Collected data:
● ● ● ● ●

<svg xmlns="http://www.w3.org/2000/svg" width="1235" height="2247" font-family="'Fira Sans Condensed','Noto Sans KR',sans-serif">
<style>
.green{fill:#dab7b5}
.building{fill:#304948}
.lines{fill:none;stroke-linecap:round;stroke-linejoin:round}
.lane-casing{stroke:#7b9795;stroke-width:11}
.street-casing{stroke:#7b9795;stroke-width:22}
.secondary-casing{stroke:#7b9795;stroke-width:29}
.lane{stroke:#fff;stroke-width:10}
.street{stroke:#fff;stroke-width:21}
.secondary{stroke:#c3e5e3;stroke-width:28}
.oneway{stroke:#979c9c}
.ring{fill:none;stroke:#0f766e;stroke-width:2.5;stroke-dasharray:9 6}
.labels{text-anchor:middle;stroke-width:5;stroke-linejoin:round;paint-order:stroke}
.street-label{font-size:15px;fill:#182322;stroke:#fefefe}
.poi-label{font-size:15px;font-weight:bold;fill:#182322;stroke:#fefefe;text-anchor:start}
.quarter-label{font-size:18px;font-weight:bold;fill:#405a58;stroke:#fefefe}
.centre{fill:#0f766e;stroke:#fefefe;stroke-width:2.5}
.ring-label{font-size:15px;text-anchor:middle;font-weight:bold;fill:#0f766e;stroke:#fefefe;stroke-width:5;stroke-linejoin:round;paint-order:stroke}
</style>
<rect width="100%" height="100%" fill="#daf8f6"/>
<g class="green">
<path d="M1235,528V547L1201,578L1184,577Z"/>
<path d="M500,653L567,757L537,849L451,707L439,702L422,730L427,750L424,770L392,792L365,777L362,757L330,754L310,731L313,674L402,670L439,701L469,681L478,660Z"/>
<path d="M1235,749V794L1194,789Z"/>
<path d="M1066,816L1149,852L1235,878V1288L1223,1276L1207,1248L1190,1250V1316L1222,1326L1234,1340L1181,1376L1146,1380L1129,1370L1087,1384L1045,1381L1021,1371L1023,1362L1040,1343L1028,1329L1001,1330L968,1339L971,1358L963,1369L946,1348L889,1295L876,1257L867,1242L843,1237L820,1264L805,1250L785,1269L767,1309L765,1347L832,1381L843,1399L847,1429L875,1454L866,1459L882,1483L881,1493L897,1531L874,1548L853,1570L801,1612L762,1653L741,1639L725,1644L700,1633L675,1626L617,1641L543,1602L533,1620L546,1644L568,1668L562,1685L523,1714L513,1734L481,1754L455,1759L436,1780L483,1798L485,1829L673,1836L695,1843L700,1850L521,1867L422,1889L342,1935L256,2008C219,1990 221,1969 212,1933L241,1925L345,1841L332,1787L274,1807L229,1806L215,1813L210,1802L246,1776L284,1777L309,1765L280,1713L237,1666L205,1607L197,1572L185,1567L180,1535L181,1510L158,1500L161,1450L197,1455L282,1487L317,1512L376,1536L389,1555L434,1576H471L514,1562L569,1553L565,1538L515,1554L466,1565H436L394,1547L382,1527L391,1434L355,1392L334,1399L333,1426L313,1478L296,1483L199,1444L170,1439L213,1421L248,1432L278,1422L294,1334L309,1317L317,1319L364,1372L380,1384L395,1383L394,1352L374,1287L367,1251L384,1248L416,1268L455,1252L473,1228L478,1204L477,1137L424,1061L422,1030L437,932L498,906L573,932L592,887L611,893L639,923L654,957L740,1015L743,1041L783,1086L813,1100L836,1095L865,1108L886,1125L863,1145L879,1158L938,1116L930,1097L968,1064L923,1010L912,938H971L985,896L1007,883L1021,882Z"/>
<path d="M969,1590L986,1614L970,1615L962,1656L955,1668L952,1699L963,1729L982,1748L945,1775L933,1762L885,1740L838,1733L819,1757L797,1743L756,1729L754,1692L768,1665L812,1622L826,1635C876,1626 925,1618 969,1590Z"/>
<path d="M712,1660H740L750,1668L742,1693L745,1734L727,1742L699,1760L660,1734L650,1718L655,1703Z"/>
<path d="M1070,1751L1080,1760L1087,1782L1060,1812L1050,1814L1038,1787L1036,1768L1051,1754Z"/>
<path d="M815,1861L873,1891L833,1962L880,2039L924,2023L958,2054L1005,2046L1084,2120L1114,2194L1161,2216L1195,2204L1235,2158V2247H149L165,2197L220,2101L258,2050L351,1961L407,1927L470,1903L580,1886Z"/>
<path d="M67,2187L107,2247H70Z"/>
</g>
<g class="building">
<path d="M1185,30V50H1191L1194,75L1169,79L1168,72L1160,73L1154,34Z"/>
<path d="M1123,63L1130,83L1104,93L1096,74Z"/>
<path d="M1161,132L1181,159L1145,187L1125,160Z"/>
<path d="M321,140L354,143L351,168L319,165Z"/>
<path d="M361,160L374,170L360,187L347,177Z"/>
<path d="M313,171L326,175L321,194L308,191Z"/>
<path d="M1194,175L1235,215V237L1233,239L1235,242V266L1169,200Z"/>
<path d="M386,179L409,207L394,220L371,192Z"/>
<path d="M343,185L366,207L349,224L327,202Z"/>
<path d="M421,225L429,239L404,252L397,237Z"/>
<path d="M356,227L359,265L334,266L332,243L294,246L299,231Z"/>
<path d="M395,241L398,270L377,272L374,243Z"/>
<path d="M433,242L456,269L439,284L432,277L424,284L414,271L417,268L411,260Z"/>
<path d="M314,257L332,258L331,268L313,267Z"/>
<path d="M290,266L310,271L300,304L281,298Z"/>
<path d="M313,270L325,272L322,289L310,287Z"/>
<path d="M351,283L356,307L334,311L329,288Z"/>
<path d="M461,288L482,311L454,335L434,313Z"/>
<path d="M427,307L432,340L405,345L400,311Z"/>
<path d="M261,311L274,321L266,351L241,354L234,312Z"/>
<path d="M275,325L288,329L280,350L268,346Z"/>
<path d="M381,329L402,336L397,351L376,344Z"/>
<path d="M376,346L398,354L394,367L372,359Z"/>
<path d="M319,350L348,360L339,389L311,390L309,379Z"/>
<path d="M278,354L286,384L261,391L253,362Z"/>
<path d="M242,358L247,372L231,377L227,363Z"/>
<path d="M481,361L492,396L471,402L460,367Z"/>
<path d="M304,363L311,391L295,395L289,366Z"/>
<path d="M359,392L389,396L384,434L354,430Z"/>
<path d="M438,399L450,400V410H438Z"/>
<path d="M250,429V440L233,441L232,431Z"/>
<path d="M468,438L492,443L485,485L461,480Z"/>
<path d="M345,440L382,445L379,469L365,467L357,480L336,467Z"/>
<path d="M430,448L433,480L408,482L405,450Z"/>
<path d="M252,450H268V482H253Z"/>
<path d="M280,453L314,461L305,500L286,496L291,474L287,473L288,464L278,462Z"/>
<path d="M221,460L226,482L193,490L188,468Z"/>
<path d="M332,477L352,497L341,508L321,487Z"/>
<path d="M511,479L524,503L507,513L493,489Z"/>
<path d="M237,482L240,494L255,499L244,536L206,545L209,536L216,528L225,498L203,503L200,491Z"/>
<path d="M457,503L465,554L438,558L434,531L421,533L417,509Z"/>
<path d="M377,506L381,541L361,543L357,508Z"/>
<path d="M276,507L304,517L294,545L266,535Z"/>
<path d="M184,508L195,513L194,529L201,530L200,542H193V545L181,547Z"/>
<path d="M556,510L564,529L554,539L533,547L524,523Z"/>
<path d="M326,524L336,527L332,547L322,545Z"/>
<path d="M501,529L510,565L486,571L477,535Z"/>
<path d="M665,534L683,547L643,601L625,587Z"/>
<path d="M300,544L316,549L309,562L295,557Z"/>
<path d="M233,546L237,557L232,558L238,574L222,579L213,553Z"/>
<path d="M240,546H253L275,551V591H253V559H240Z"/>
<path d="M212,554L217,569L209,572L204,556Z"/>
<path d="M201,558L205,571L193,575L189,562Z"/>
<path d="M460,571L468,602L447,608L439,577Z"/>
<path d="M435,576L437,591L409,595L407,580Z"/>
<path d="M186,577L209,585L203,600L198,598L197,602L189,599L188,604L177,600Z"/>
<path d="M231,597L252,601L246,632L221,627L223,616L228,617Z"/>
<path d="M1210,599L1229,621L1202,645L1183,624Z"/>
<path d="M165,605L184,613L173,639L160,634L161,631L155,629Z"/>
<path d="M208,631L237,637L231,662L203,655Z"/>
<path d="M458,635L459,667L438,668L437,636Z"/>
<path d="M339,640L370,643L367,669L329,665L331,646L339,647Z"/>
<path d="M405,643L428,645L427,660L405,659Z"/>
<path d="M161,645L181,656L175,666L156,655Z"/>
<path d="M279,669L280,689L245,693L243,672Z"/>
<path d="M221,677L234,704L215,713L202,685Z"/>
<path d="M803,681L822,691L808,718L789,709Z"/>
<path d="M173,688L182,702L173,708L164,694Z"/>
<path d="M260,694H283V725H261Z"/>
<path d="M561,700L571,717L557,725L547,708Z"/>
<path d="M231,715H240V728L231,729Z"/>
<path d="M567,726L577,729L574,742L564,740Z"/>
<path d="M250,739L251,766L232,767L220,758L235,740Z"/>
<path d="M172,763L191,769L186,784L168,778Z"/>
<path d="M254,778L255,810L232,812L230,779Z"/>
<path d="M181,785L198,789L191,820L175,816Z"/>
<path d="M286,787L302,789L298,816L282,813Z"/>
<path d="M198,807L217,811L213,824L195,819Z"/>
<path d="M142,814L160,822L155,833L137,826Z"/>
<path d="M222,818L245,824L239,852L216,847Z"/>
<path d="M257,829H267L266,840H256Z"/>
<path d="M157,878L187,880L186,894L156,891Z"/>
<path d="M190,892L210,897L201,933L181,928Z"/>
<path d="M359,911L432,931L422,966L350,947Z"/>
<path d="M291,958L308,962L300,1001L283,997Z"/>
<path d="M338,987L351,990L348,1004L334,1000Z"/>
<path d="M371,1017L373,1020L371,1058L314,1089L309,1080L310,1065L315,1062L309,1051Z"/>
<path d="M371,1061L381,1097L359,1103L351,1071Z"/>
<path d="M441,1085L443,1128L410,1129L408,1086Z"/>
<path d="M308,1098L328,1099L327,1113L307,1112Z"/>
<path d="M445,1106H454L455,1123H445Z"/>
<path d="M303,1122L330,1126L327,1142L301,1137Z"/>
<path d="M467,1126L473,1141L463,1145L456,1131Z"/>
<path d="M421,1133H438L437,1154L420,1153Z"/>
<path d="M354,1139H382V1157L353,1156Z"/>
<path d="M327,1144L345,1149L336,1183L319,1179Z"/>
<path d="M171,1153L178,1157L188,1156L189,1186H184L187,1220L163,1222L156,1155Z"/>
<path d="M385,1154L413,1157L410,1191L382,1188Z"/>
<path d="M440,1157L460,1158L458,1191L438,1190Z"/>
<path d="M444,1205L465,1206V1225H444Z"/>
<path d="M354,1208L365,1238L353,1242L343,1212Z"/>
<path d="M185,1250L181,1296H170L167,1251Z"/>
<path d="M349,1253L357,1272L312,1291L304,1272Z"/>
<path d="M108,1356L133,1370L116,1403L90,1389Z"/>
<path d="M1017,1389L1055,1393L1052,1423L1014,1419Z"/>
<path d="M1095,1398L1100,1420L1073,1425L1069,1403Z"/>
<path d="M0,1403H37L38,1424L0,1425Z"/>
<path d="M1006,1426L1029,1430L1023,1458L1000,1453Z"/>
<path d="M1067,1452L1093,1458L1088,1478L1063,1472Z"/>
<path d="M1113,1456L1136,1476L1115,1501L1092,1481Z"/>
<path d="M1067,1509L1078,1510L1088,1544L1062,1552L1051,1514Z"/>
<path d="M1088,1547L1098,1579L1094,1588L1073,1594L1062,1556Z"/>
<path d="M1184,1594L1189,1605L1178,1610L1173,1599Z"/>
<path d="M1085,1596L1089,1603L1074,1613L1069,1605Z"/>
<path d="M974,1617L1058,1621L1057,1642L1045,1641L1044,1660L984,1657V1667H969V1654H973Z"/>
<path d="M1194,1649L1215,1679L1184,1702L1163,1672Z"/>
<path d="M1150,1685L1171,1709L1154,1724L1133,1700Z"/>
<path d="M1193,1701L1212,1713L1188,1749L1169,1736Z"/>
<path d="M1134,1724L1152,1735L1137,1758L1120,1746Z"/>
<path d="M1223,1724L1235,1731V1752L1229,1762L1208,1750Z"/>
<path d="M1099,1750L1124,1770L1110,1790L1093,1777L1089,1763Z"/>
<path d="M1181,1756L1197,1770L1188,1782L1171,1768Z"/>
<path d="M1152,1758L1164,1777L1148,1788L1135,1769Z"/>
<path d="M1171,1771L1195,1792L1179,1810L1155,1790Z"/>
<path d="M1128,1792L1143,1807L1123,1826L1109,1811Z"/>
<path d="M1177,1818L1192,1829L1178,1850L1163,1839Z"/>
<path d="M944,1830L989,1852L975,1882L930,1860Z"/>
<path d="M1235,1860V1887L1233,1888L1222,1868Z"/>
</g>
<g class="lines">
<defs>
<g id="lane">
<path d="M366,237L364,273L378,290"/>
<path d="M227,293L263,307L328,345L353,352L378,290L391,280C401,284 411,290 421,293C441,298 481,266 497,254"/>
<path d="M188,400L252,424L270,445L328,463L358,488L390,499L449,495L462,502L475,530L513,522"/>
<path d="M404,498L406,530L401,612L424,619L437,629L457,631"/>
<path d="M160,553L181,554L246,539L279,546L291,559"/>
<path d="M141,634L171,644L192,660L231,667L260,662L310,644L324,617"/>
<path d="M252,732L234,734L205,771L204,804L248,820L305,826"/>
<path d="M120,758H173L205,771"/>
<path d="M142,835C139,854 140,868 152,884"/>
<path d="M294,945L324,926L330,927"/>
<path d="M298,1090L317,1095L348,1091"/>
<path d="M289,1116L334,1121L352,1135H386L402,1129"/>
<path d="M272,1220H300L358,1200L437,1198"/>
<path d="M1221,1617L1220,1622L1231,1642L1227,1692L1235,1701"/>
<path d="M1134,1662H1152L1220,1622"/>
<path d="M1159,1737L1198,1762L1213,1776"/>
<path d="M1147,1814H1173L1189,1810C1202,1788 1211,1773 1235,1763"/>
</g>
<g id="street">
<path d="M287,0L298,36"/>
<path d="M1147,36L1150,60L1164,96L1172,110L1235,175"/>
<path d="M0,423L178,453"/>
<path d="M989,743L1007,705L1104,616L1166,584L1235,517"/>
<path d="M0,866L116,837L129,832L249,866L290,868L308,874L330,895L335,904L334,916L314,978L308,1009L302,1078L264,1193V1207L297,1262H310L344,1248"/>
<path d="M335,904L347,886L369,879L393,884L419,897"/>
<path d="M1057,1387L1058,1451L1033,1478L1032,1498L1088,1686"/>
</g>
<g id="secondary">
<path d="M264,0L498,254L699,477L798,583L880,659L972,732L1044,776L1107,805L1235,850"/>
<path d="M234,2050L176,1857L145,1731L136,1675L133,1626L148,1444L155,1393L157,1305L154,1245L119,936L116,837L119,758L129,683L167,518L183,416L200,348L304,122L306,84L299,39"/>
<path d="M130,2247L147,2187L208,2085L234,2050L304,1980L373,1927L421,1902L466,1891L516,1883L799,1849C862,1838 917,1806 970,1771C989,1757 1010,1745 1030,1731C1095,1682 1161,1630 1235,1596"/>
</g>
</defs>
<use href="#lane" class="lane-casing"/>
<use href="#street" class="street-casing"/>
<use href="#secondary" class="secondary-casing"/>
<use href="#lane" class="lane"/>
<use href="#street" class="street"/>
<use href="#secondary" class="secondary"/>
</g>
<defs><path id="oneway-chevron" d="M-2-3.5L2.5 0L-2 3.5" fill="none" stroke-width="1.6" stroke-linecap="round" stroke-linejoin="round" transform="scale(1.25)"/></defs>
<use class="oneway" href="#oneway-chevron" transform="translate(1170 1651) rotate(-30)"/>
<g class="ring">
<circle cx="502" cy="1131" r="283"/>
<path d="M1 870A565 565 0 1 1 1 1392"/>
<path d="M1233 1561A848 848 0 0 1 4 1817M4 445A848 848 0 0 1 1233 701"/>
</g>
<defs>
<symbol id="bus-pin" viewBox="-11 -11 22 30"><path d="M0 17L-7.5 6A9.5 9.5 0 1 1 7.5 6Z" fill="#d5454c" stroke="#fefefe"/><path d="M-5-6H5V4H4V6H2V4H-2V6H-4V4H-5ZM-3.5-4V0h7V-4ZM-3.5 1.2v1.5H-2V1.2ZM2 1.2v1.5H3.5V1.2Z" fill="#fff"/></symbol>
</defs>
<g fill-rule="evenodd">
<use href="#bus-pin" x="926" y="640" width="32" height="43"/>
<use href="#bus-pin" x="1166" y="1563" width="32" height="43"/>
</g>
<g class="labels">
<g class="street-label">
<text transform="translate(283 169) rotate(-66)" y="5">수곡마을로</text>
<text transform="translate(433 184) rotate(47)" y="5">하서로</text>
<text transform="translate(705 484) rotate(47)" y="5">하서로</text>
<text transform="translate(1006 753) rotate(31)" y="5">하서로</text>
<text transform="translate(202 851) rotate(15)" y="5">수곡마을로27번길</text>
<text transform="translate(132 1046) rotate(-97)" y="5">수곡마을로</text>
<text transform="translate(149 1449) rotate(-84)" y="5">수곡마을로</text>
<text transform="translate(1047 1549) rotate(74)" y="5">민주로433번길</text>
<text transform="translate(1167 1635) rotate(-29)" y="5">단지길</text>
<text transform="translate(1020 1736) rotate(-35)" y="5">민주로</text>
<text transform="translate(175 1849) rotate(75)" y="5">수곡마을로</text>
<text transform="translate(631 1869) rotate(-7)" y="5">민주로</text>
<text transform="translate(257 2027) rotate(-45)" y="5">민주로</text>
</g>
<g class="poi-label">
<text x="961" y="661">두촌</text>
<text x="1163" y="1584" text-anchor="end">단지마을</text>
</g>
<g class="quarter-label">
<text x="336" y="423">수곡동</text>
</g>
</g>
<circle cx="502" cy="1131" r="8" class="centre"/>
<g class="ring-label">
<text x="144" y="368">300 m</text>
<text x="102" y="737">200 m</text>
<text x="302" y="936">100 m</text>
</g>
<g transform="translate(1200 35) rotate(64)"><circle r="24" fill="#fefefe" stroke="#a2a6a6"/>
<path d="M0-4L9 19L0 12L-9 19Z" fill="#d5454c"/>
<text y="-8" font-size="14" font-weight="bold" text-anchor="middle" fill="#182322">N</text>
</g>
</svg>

● ● ● ● ●

PROMPT: Go through the data above and find the lines with the word "casing". Copy each of those lines.

SOLUTION:
.lane-casing{stroke:#7b9795;stroke-width:11}
.street-casing{stroke:#7b9795;stroke-width:22}
.secondary-casing{stroke:#7b9795;stroke-width:29}
<use href="#lane" class="lane-casing"/>
<use href="#street" class="street-casing"/>
<use href="#secondary" class="secondary-casing"/>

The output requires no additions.